Perjuangan para pendiri bangsa lewat tulisan dan pidato berujung pada penangkapan bahkan pembuangan ke luar Jawa. Pada 1 Agustus 1933 Soekarno ditangkap yang diikuti larangan rapat dan sidang semua partai yang berhaluan nonkoperasi, seperti PNI, Partindo, PSII dan Permi.
Baca Juga: Selain Proklamasi, Ada 10 Pahlawan Nasional Lahir Agustus, dari Mohammad Hatta hingga Ibu Tien
Menurut penuturan Hatta, penangkapan kemudian meluas ke berbagai daerah. "Tak lama sesudah Soekarno ditangkap, berpuluh-puluh pemimpin besar dan kecil juga ditangkap," tuturnya dalam autobiografinya, "Untuk Negeriku, Berjuang dan Dibuang" (Penerbit KOMPAS, 2011).
Dalam tulisannya di "Daulat Ra'yat" No 10 Tanggal 20 Agustus 1933, Hatta melukiskan kondisi bangsanya yang berada di bawah penjajahan kolonial. "Zaman sekarang adalah zaman konjuntur naik bagi kaum reaksioner di seluruh dunia dan konjungtur turun bagi segala pergerakan kerakyatan dan kemerdekaan," tulisnya. Tulisan-tulisannya yang tajam mengkritik pemerintah kolonial itu membuatnya harus merasakan pembuangan.
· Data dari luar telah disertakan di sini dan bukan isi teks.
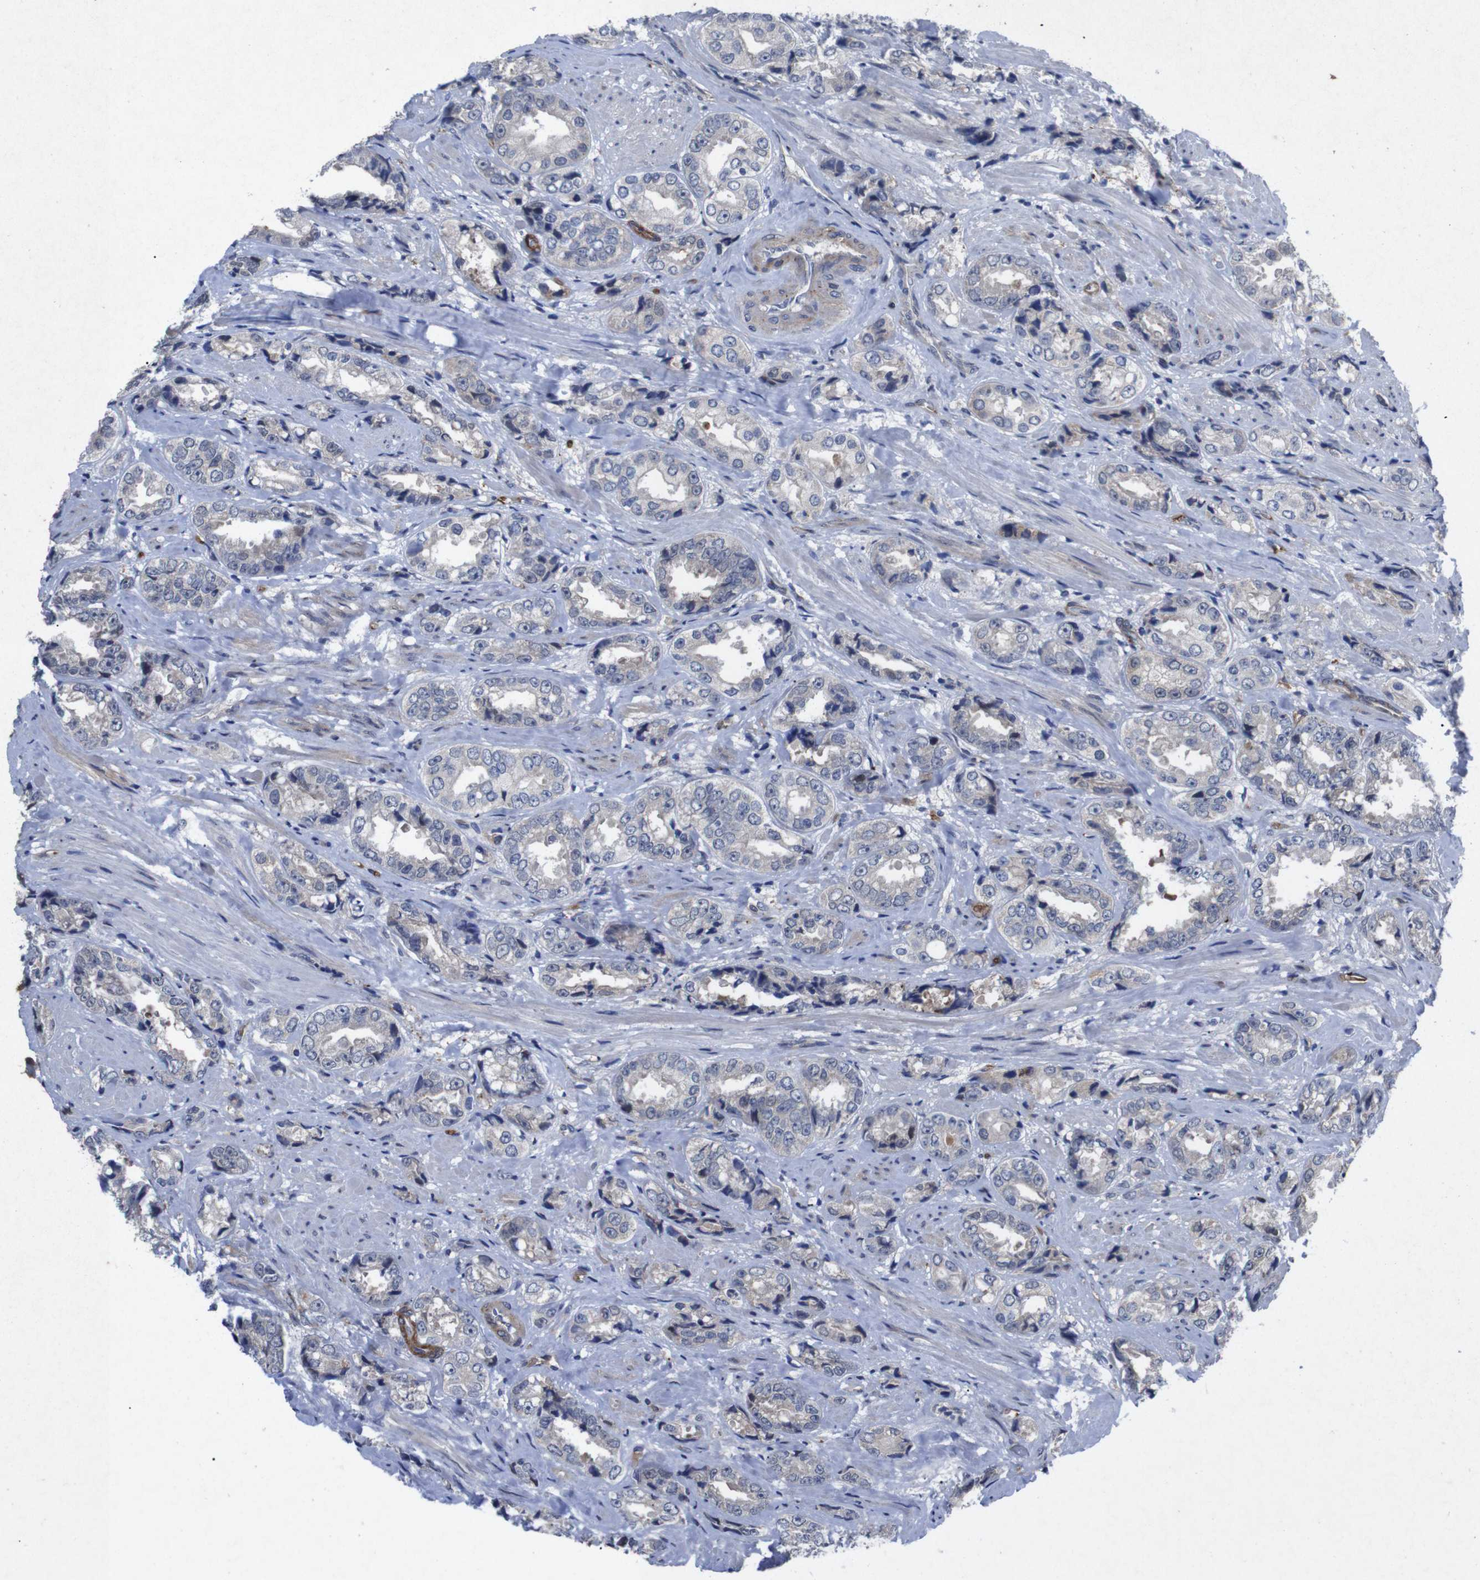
{"staining": {"intensity": "negative", "quantity": "none", "location": "none"}, "tissue": "prostate cancer", "cell_type": "Tumor cells", "image_type": "cancer", "snomed": [{"axis": "morphology", "description": "Adenocarcinoma, High grade"}, {"axis": "topography", "description": "Prostate"}], "caption": "The image shows no significant expression in tumor cells of high-grade adenocarcinoma (prostate).", "gene": "SPTB", "patient": {"sex": "male", "age": 61}}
Pada 25 Februari 1934, Hatta ditangkap bersama Sjahrir. Hatta dibawa ke penjara Glodok sementara Sjahrir ke Cipinang. Pada September tahun yang sama, Hatta dibuang ke Boven Digul, tempat pembuangan para pembangkang Belanda yang terkenal dengan malarianya.
Pada Januari 1935 menggunakan kapal KPM Melchior Treub, Hatta dibuang ke Digul. Rupanya, di tempat pembuangan pun Hatta tak kehilangan daya untuk membagi waktu sehari-hari. Mulai dari bangun pagi hingga membaca buku. "Biasanya aku belajar pagi-pagi sampai Pukul 11.00 atau 11.30. Sesudah itu aku bekerja di dapur, menanak nasi dan merebus sayur-sayuran."
Tak lama di Digul, pada November 1935, Hatta dipindahkan ke Banda Naira, Maluku bersama Sjahrir. Di sinilah Hatta bertemu dengan Iwa Koesoema Soemantri, yang kemudian menjadi sahabatnya sampai akhir hayat. Hatta pun bertemu dengan dokter Tjipto Mangoenkoesoemo bahkan menjalin persahabatan dengan keluarganya.
Baca Juga: Kisah Mohammad Hatta Zaman Kolonial, Diasingkan dan Pindah ke "Rumah Setan" tanpa Diganggu
Setelah melewatkan beberapa tahun di pembuangan, pada Januari 1942 Hatta dipulangkan ke Jawa, tepatnya ke Sukabumi, Jawa Barat. "Di Sukabumi kami dibawa ke sekolah polisi. Dalam pekarangan sekolah polisi itu, di sebelah kirinya ada sejejer rumah inspektur polisi, kira-kira 6X2 banyaknya."
Di Sukabumi, Hatta masih tetap dalam pengawasan Belanda. Hatta bebas berkeliling kota, namun harus memberitahukan kepada petugas. Di negerinya sendiri, dia diawasi.